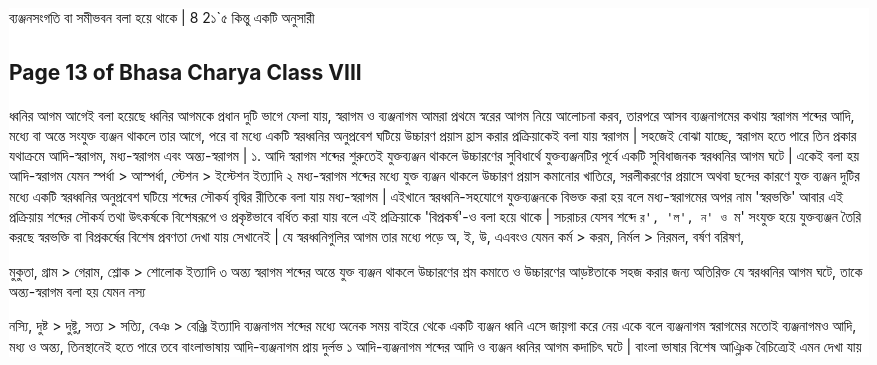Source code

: ব্যঞ্জনসংগতি বা সমীভবন বলা হয়ে থাকে |
8
2১`৫
কিন্তু
একটি
অনুসারী


## Page 13 of Bhasa Charya Class VIII
ধ্বনির আগম
আগেই বলা হয়েছে ধ্বনির আগমকে প্রধান দুটি ভাগে ফেলা যায়, স্বরাগম ও ব্যঞ্জনাগম
আমরা
প্রথমে স্বরের আগম নিয়ে আলোচনা করব, তারপরে আসব ব্যঞ্জনাগমের কথায়
স্বরাগম
শব্দের আদি, মধ্যে বা অন্তে সংযুক্ত ব্যঞ্জন থাকলে তার আগে, পরে বা মধ্যে একটি
স্বরধ্বনির অনুপ্রবেশ ঘটিয়ে উচ্চারণ প্রয়াস হ্রাস করার প্রক্রিয়াকেই বলা যায় স্বরাগম | সহজেই
বোঝা যাচ্ছে, স্বরাগম হতে পারে তিন প্রকার
যথাক্রমে
আদি-স্বরাগম, মধ্য-স্বরাগম এবং
অন্ত্য-স্বরাগম |
১. আদি স্বরাগম
শব্দের
শুরুতেই যুক্তব্যঞ্জন থাকলে উচ্চারণের সুবিধার্থে যুক্তব্যঞ্জনটির পূর্বে
একটি সুবিধাজনক স্বরধ্বনির আগম ঘটে | একেই বলা হয় আদি-স্বরাগম
যেমন
স্পর্ধা > আস্পর্ধা,
স্টেশন > ইস্টেশন ইত্যাদি
২ মধ্য-স্বরাগম
শব্দের মধ্যে যুক্ত ব্যঞ্জন থাকলে উচ্চারণ প্রয়াস কমানোর খাতিরে, সরলীকরণের
প্রয়াসে অথবা ছন্দের কারণে যুক্ত ব্যঞ্জন দুটির মধ্যে একটি স্বরধ্বনির অনুপ্রবেশ ঘটিয়ে শব্দের
সৌকর্য বৃদ্বির রীতিকে বলা যায় মধ্য-স্বরাগম | এইখানে স্বরধ্বনি-সহযোগে যুক্তব্যঞ্জনকে বিভক্ত
করা হয় বলে মধ্য-স্বরাগমের অপর নাম 'স্বরভক্তি'
আবার এই প্রক্রিয়ায় শব্দের সৌকর্য তথা
উৎকর্ষকে বিশেষরূপে ও প্রকৃষ্টভাবে বর্ধিত করা যায় বলে এই প্রক্রিয়াকে 'বিপ্রকর্ষ'-ও বলা হয়ে
থাকে |
সচরাচর যেসব শব্দে `র', 'ল', ন' ও `ম' সংযুক্ত হয়ে যুক্তব্যঞ্জন তৈরি   করছে স্বরভক্তি বা
বিপ্রকর্ষের বিশেষ প্রবণতা দেখা যায় সেখানেই | যে স্বরধ্বনিগুলির আগম তার মধ্যে পড়ে
অ, ই, উ,
এএবংও
যেমন
কর্ম > করম, নির্মল > নিরমল, বর্ষণ
বরিষণ,
>>
মুকুতা, গ্রাম > গেরাম,
শ্লোক > শোলোক ইত্যাদি
৩ অন্ত্য স্বরাগম
শব্দের অন্তে যুক্ত ব্যঞ্জন থাকলে উচ্চারণের শ্রম কমাতে ও উচ্চারণের আড়ষ্টতাকে
সহজ করার জন্য অতিরিক্ত যে স্বরধ্বনির আগম ঘটে, তাকে অন্ত্য-স্বরাগম বলা হয়
যেমন
নস্য
>
নস্যি, দুষ্ট > দুষ্টু, সত্য > সত্যি, বেঞ > বেঞ্ঞি ইত্যাদি
ব্যঞ্জনাগম
শব্দের মধ্যে অনেক সময় বাইরে থেকে একটি ব্যঞ্জন ধ্বনি এসে জায়়গা করে
নেয়
একে বলে ব্যঞ্জনাগম
স্বরাগমের মতোই ব্যঞ্জনাগমও আদি, মধ্য ও অন্ত্য, তিনস্থানেই
হতে পারে
তবে বাংলাভাষায় আদি-ব্যঞ্জনাগম প্রায় দুর্লভ
১
আদি-ব্যঞ্জনাগম
শব্দের আদি ও ব্যঞ্জন ধ্বনির আগম কদাচিৎ ঘটে | বাংলা ভাষার বিশেষ
আঞ্লিক বৈচিত্র্যেই এমন দেখা যায়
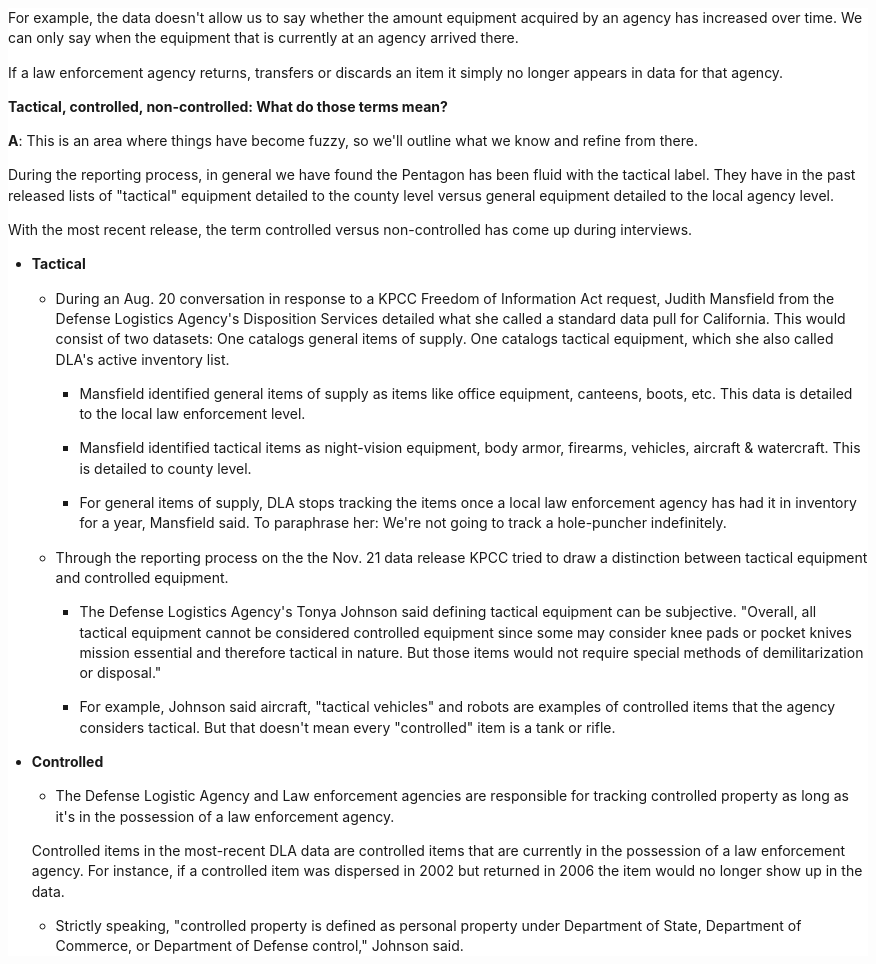 For example, the data doesn't allow us to say whether the amount equipment acquired by an agency has increased over time. We can only say when the equipment that is currently at an agency arrived there.

If a law enforcement agency returns, transfers or discards an item it simply no longer appears in data for that agency.

**Tactical, controlled, non-controlled: What do those terms mean?**

**A**: This is an area where things have become fuzzy, so we'll outline what we know and refine from there.

During the reporting process, in general we have found the Pentagon has been fluid with the tactical label. They have in the past released lists of "tactical" equipment detailed to the county level versus general equipment detailed to the local agency level.

With the most recent release, the term controlled versus non-controlled has come up during interviews.

   * **Tactical**

       * During an Aug. 20 conversation in response to a KPCC Freedom of Information Act request, Judith Mansfield from the Defense Logistics Agency's Disposition Services detailed what she called a standard data pull for California. This would consist of two datasets: One catalogs general items of supply. One catalogs tactical equipment, which she also called DLA's active inventory list.

           * Mansfield identified general items of supply as items like office equipment, canteens, boots, etc. This data is detailed to the local law enforcement level.

           * Mansfield identified tactical items as night-vision equipment, body armor, firearms, vehicles, aircraft & watercraft. This is detailed to county level.

           * For general items of supply, DLA stops tracking the items once a local law enforcement agency has had it in inventory for a year, Mansfield said. To paraphrase her: We're not going to track a hole-puncher indefinitely.

       * Through the reporting process on the the Nov. 21 data release KPCC tried to draw a distinction between tactical equipment and controlled equipment.

           * The Defense Logistics Agency's Tonya Johnson said defining tactical equipment can be subjective. "Overall, all tactical equipment cannot be considered controlled equipment since some may consider knee pads or pocket knives mission essential and therefore tactical in nature. But those items would not require special methods of demilitarization or disposal."

           * For example, Johnson said aircraft, "tactical vehicles" and robots are examples of controlled items that the agency considers tactical. But that doesn't mean every "controlled" item is a tank or rifle.

   * **Controlled**

       * The Defense Logistic Agency and Law enforcement agencies are responsible for tracking controlled property as long as it's in the possession of a law enforcement agency.

       Controlled items in the most-recent DLA data are controlled items that are currently in the possession of a  law enforcement agency. For instance, if a controlled item was dispersed in 2002 but returned in 2006 the item would no longer show up in the data.

       * Strictly speaking, "controlled property is defined as personal property under Department of State, Department of Commerce, or Department of Defense control," Johnson said.
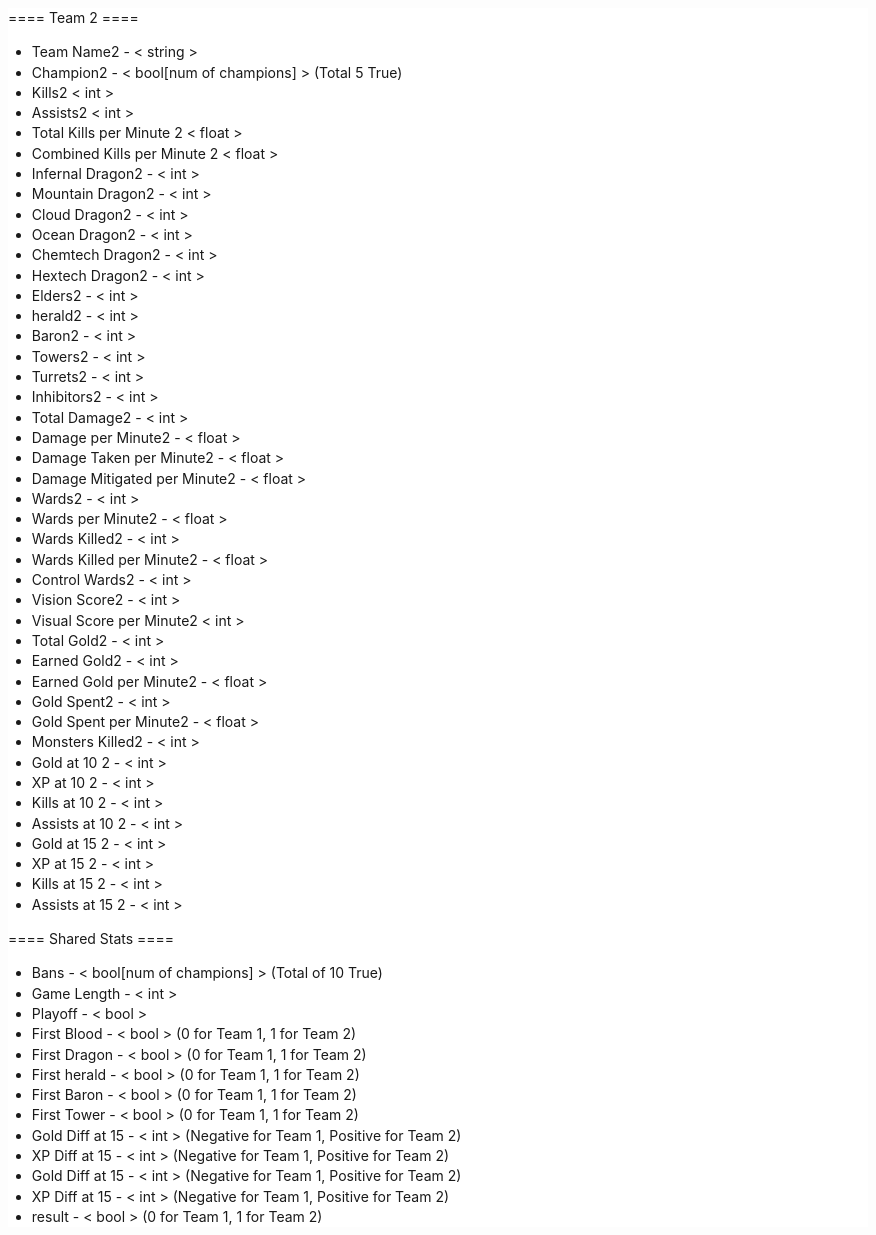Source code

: ==== Team 2 ====

- Team Name2 - < string >
- Champion2 - < bool[num of champions] > (Total 5 True)
- Kills2 < int >
- Assists2 < int >
- Total Kills per Minute 2 < float >
- Combined Kills per Minute 2 < float >
- Infernal Dragon2 - < int >
- Mountain Dragon2 - < int >
- Cloud Dragon2 - < int >
- Ocean Dragon2 - < int >
- Chemtech Dragon2 - < int >
- Hextech Dragon2 - < int >
- Elders2 - < int >
- herald2 - < int >
- Baron2 - < int >
- Towers2 - < int >
- Turrets2 - < int >
- Inhibitors2 - < int >
- Total Damage2 - < int >
- Damage per Minute2 - < float >
- Damage Taken per Minute2 - < float >
- Damage Mitigated per Minute2 - < float >
- Wards2 - < int >
- Wards per Minute2 - < float >
- Wards Killed2 - < int >
- Wards Killed per Minute2 - < float >
- Control Wards2 - < int >
- Vision Score2 - < int >
- Visual Score per Minute2 < int >
- Total Gold2 - < int >
- Earned Gold2 - < int >
- Earned Gold per Minute2 - < float >
- Gold Spent2 - < int >
- Gold Spent per Minute2 - < float >
- Monsters Killed2 - < int >
- Gold at 10 2 - < int >
- XP at 10 2 - < int >
- Kills at 10 2 - < int >
- Assists at 10 2 - < int >
- Gold at 15 2 - < int >
- XP at 15 2 - < int >
- Kills at 15 2 - < int >
- Assists at 15 2 - < int >

==== Shared Stats ====

- Bans - < bool[num of champions] > (Total of 10 True)
- Game Length - < int >
- Playoff - < bool >
- First Blood - < bool > (0 for Team 1, 1 for Team 2)
- First Dragon - < bool > (0 for Team 1, 1 for Team 2)
- First herald - < bool > (0 for Team 1, 1 for Team 2)
- First Baron - < bool > (0 for Team 1, 1 for Team 2)
- First Tower - < bool > (0 for Team 1, 1 for Team 2)
- Gold Diff at 15 - < int > (Negative for Team 1, Positive for Team 2)
- XP Diff at 15 - < int > (Negative for Team 1, Positive for Team 2)
- Gold Diff at 15 - < int > (Negative for Team 1, Positive for Team 2)
- XP Diff at 15 - < int > (Negative for Team 1, Positive for Team 2)
- result - < bool > (0 for Team 1, 1 for Team 2)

▸ **Job**: Repeat, exactly and in full, each line from the start of the data to the line that contains "স্বরধ্বনির অনুপ্রবেশ ঘটিয়ে উচ্চারণ". Pictures do not go in.

▸ **Task solution**:
Source code

: ব্যঞ্জনসংগতি বা সমীভবন বলা হয়ে থাকে |
8
2১`৫
কিন্তু
একটি
অনুসারী


## Page 13 of Bhasa Charya Class VIII
ধ্বনির আগম
আগেই বলা হয়েছে ধ্বনির আগমকে প্রধান দুটি ভাগে ফেলা যায়, স্বরাগম ও ব্যঞ্জনাগম
আমরা
প্রথমে স্বরের আগম নিয়ে আলোচনা করব, তারপরে আসব ব্যঞ্জনাগমের কথায়
স্বরাগম
শব্দের আদি, মধ্যে বা অন্তে সংযুক্ত ব্যঞ্জন থাকলে তার আগে, পরে বা মধ্যে একটি
স্বরধ্বনির অনুপ্রবেশ ঘটিয়ে উচ্চারণ প্রয়াস হ্রাস করার প্রক্রিয়াকেই বলা যায় স্বরাগম | সহজেই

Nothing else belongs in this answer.